◆ Texto citado
====
Depois a querida amiga e colega historiadora Andrea CasaNova gostou e me propôs publicá-lo num livro que estava organizando de relatos sobre aquele período recente e perturbador. Achei que seria pertinente, desde que reunisse um relato sobre a criação do cineclube, uma solução que encontramos para tornar o convívio virtual imposto por algum tempo algo mais interessante. Assim foi feito, e já estaria de bom tamanho. 

Mas quando o Dan começou a me enviar alguns temas de forte inspiração bituquiana, desfiando um rosário de influências afro-mineiras, eu me vi diante da sensação de que um deles encaixava perfeitamente com o poema. Era, essencialmente, uma combinação de crítica materialista das relações de trabalho combinada a alusões da religiosidade cristã, logicamente de um ponto de vista que deixa entrever meu professo ateísmo. A ponte, subentendida, é a que leva do duplo sentido de prego, remetendo tanto ao cansaço físico quanto à crucificação. Tudo isso me pareceu casar perfeitamente com a música, que carrega aquele clima telúrico recorrente na obra de Milton Nascimento, além do compasso irregular, tudo denunciado no título do arquivo que ele me enviou: "Bituca em 7". Na forma ABAB eu às vezes gosto de dar uma enganadinha, colocando um verso repetido que cria uma sensação (ainda que fraca) de refrão, ainda mais quando a melodia tem uma variação que ressalta o trecho em relação ao restante da parte, daí o "mas hei de vencer", uma espécie de retruque determinado que evita condenar o "eu lírico" à denúncia paralisante.
====
◆ Dados fornecidos
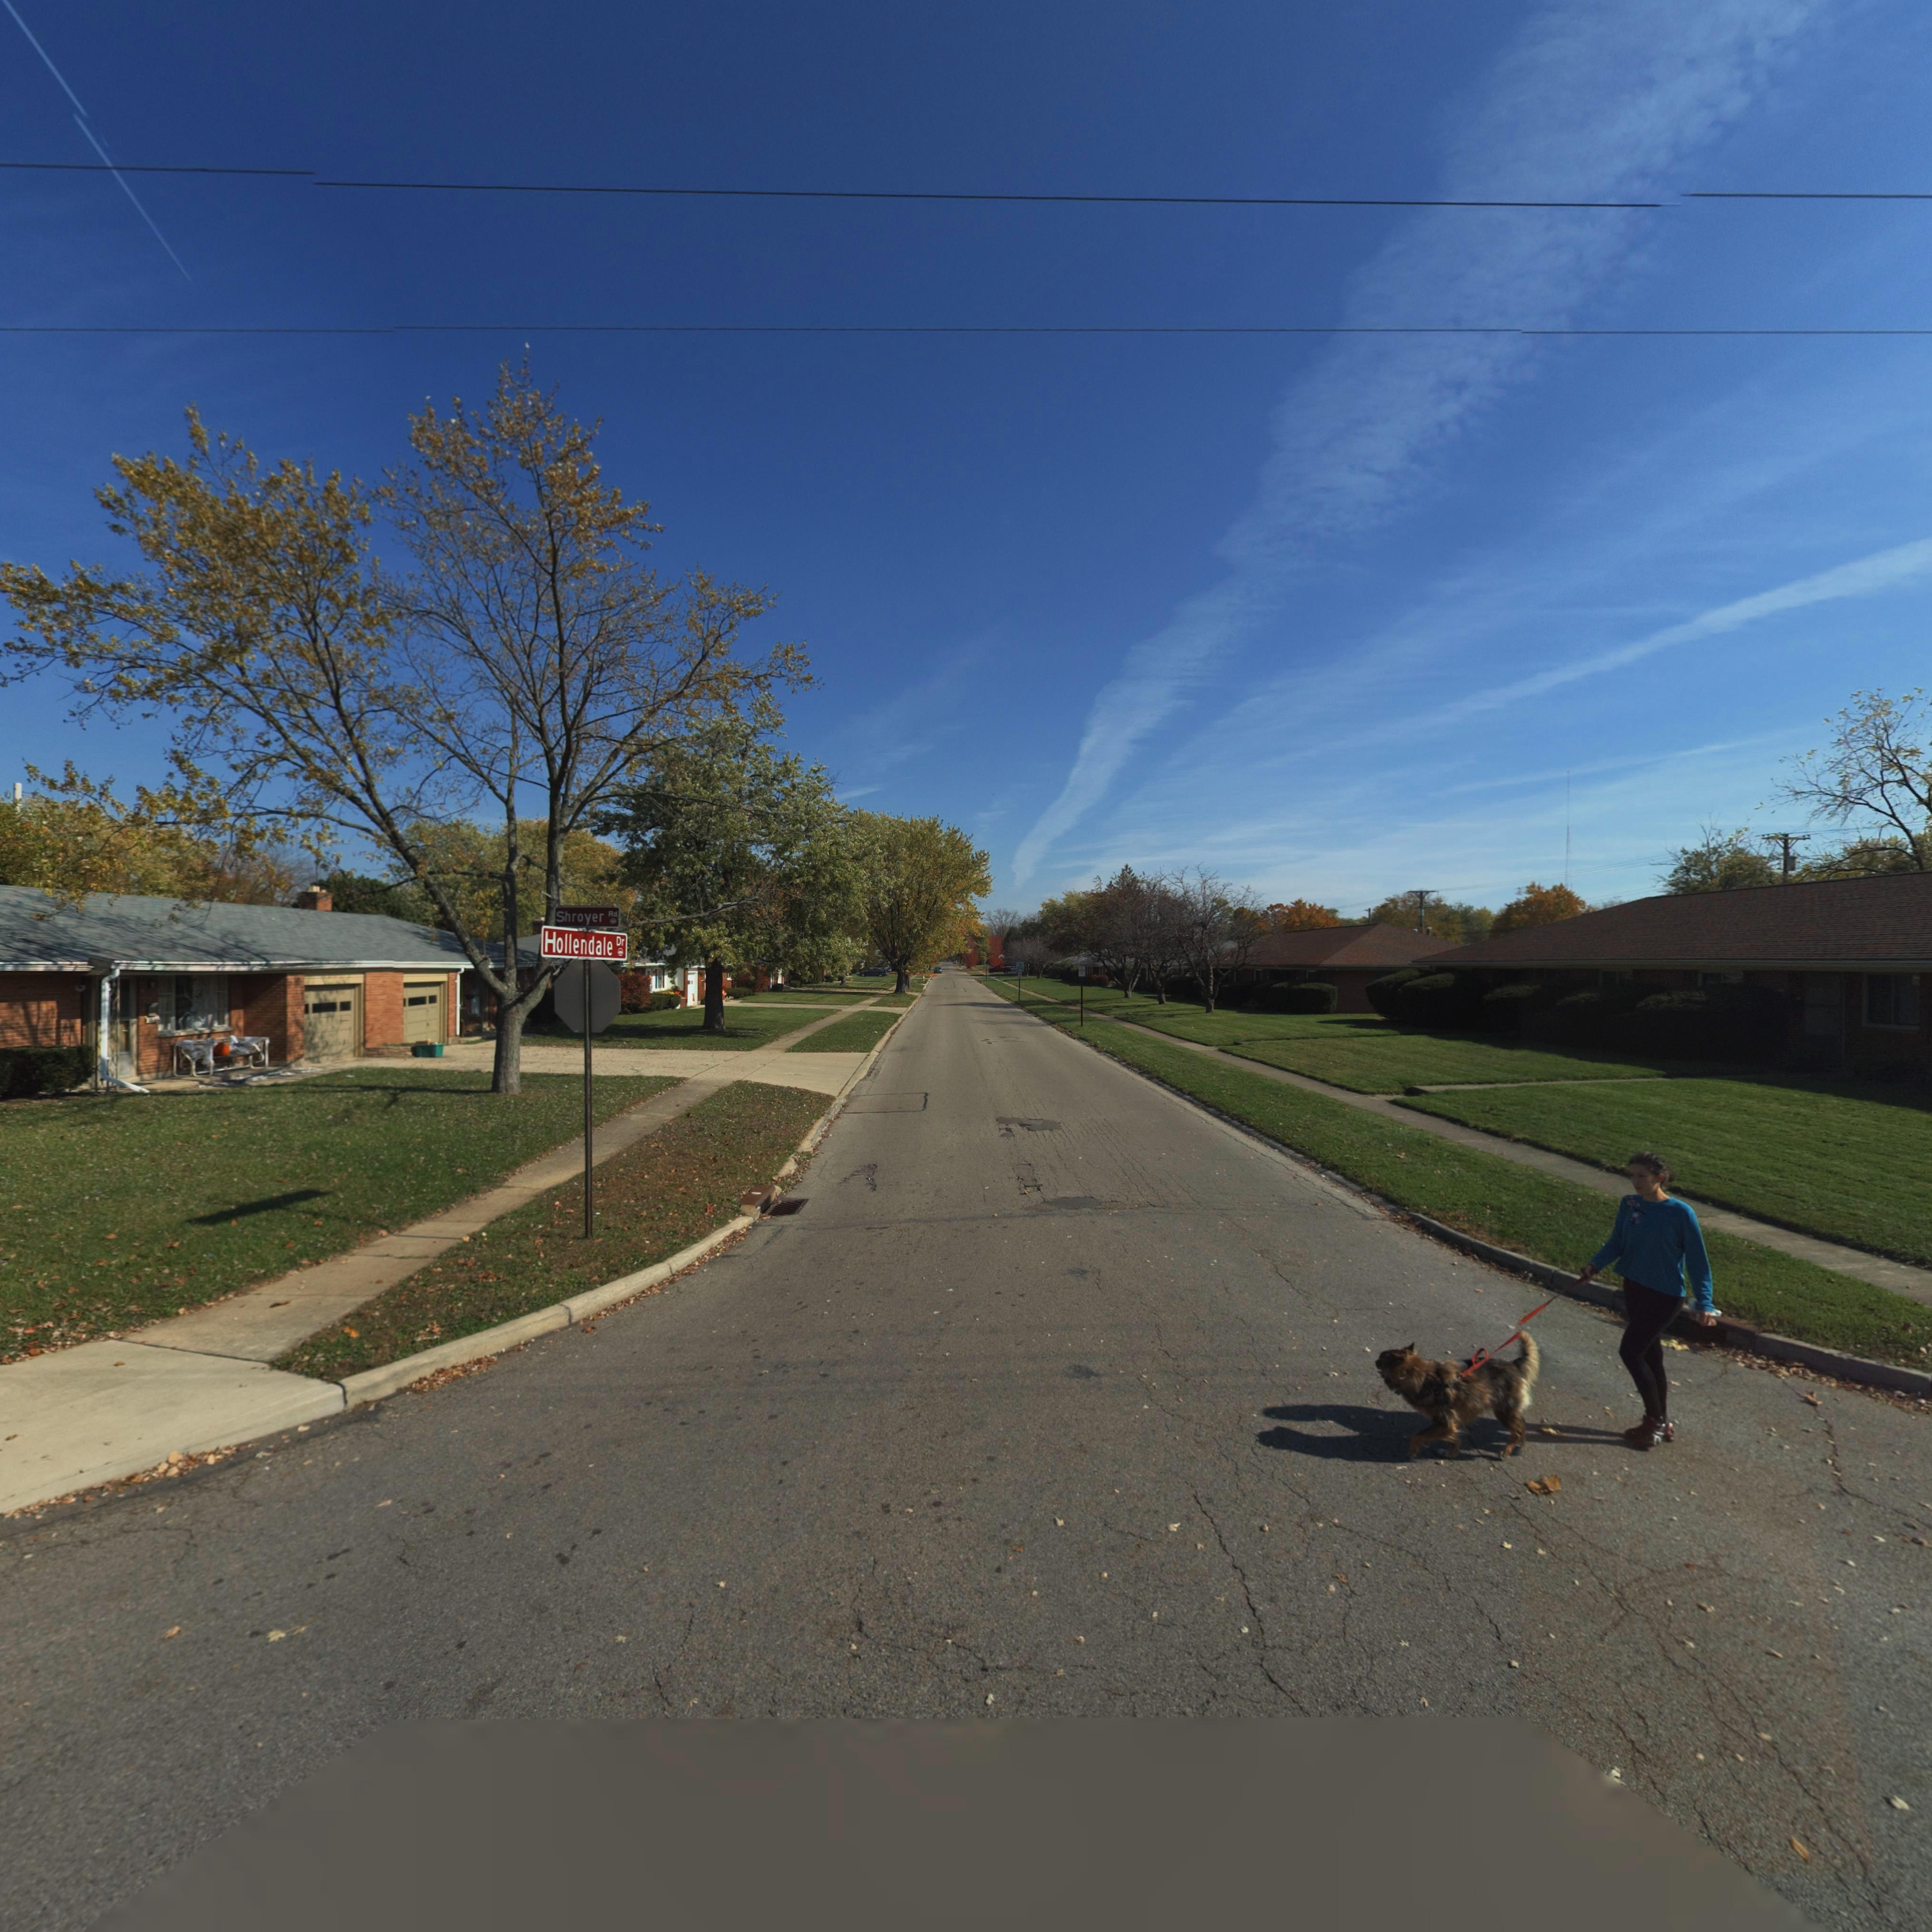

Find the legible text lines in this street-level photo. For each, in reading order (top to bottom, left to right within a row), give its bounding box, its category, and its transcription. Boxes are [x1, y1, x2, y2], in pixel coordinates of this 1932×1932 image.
====
◆ Enunciado
Responda de acordo com o texto citado:
1. Quem propôs publicar o texto num livro de relatos?
2. Qual era o título do arquivo que o Dan enviou?
3. A que dois sentidos a palavra "prego" remete?

◆ Resolução
1. Andrea CasaNova.
2. "Bituca em 7".
3. Ao cansaço físico e à crucificação.